Kharabe typically doesn’t enjoy exercising because of the strain it puts on her illness, but says sled hockey is fun and has given her a community to connect with and the opportunity to further explore her identity. 

Currently, the Sting don’t have enough permanent players to fill out a full squad. But the much more developed youth team, the Skeeters, do. During their regular season, the Skeeters compete and travel to games across the Midwest and, once a year, the team competes in a national championship. 

For the 2024 season, they will travel to West Chester, Pennsylvania, in April to compete against teams from across the country in the Toyota USA Hockey Sled National Championship. 

When Fitzgibbon was in high school, playing on Skeeters team, the national championship consisted of a single weekend where all types of adaptive hockey (special hockey, blind hockey, single- and double-amputee and more) were grouped together in a rapid cycle of games.  Now the championship has expanded to two weekends, with one weekend solely dedicated to sled hockey, played by different categories of youth and adult teams. 

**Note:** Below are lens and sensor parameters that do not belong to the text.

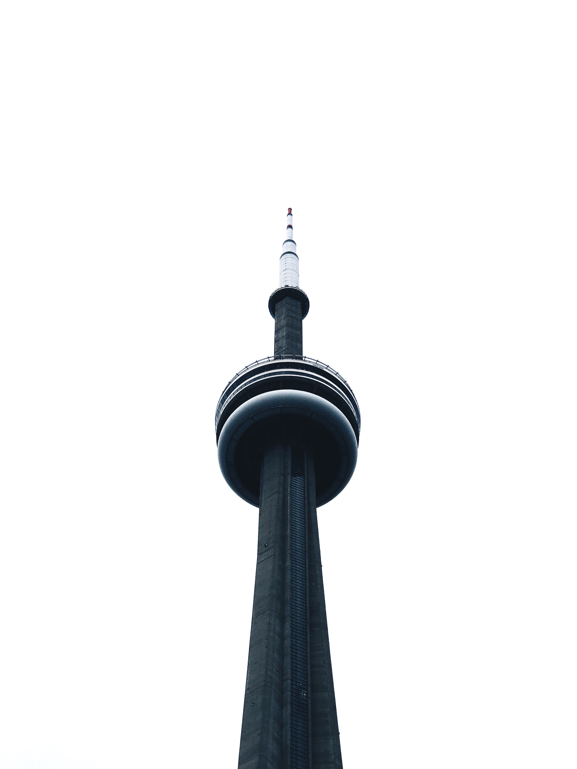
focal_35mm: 57
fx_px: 1267
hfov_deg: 25.7
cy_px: 384
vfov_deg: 33.8
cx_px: 288
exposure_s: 1/1429
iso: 20
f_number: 2.8
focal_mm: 6.6
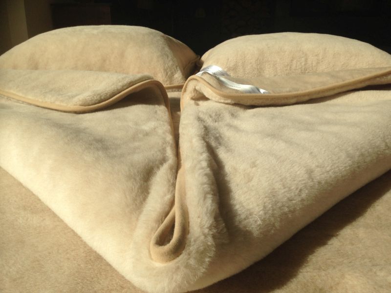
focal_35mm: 33
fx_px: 373
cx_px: 196
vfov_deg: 42.9
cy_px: 146
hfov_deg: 55.4
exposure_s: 1/2008
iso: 50
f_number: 2.4
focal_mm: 4.12
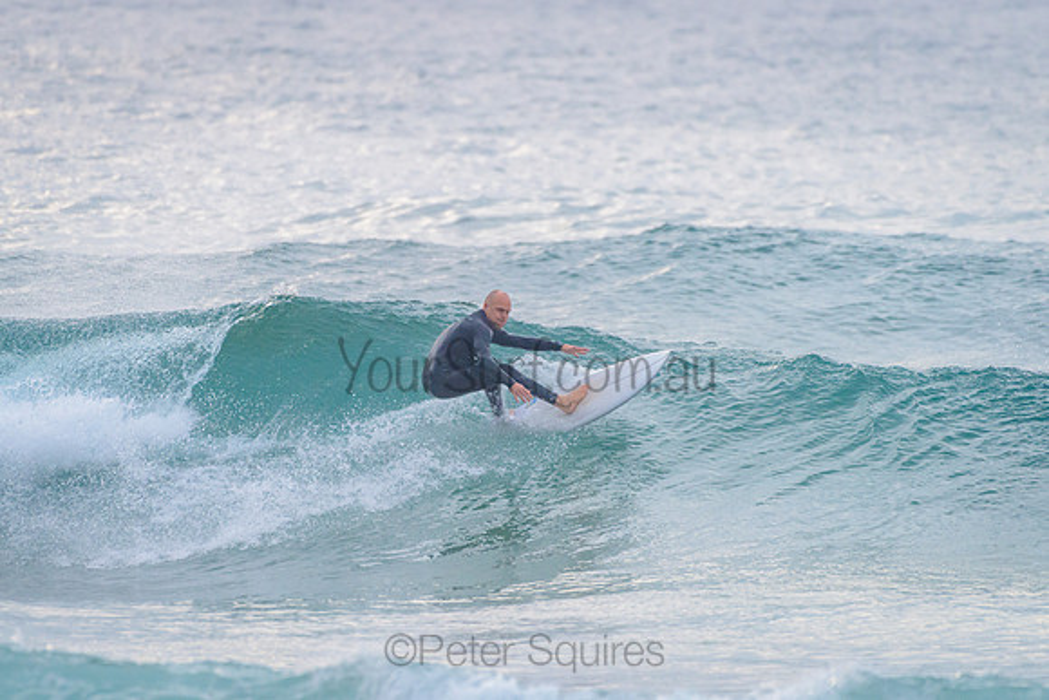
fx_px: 17870
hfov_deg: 3.4
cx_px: 509
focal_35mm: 613
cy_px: 343
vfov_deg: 2.2
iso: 640
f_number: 5.6
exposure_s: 1/1250
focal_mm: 500
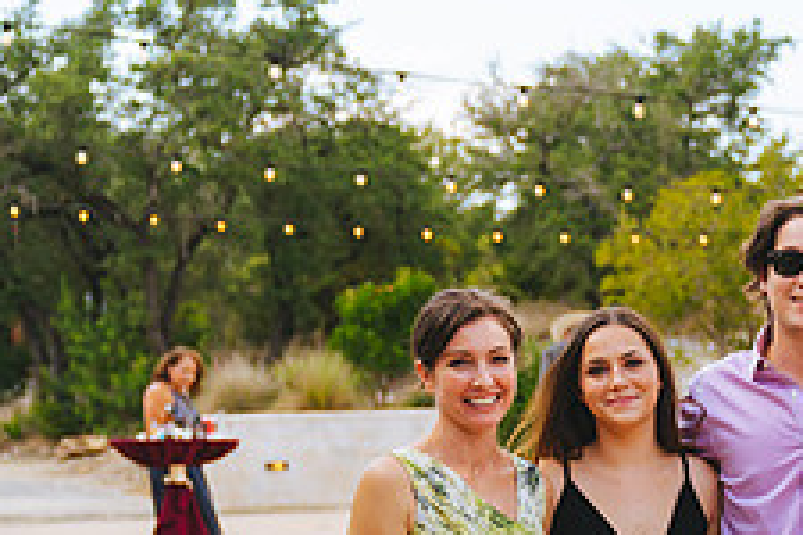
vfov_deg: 12.9
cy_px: 647
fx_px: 2297
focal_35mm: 103
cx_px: 942
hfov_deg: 18.8
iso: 200
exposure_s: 1/320
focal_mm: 40
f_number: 2.8
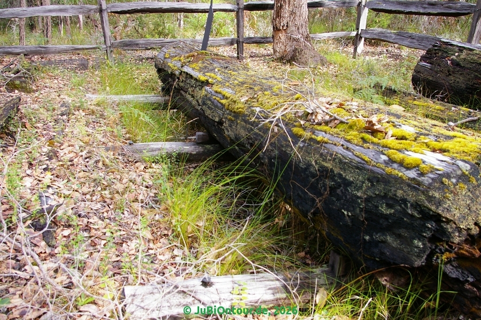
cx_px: 240
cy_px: 160
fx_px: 461
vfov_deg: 38.3
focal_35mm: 34
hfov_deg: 55.1
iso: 400
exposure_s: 1/60
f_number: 5.6
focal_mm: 23
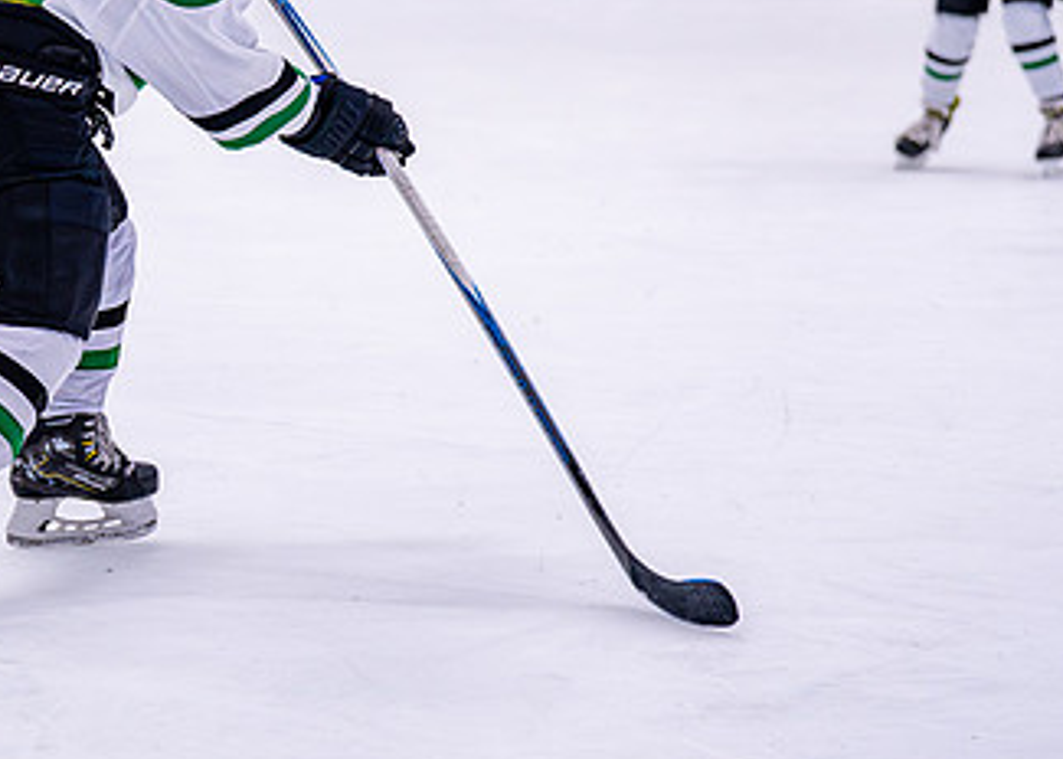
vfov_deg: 9.6
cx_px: 110
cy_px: 146
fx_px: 4497
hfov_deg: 13.4
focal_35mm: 149
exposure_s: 1/1250
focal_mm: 70
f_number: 2.8
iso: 2500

Amy Cassiday, mother to Skeeters team member Andrew Cassiday, had her son playing sled hockey when he was 5, more than a decade ago. Now in high school, Andrew and his mother are an integral part of the sled hockey community in Madison. It is a community built upon shared experiences and, according to Amy Cassiday, “you need people who get it.”

“Being a parent of a child with a disability can feel really isolating,” she said. “So adaptive sports really connect you. It connects young people to look and experience the world the same way we do. And it does the same thing for parents… you become really close-knit resources for each other.” 

Though the sport continues to expand every year, there are many barriers to entry, including the expense of buying the gear, the cost of traveling to out-of-town championships, the difficulty of finding rinks adapted for sled use and comparatively low awareness of the sport, which is not offered through high schools. 

Some teams that are in the same city as a National Hockey League team get funding through their association with the professional team. Unfortunately, Madison is not one of those teams. 

A sled hockey player scores a goal during practice at Madison Ice Arena. Video by Ruby Rothman.

So, in order to play, all Sting and Skeeters athletes need to purchase the bucket seat, which costs around $800, then cover the additional costs of the sticks, protective gear, helmets and travel that are part of the sport. 

Despite the barriers, Madison’s two sled hockey teams continue to grow. On April 27, Madison Ice Arena is hosting an open house for local elementary, middle and high schools to educate teachers and schools about the available options, provide them resources for their students and potentially recruit new members to the team.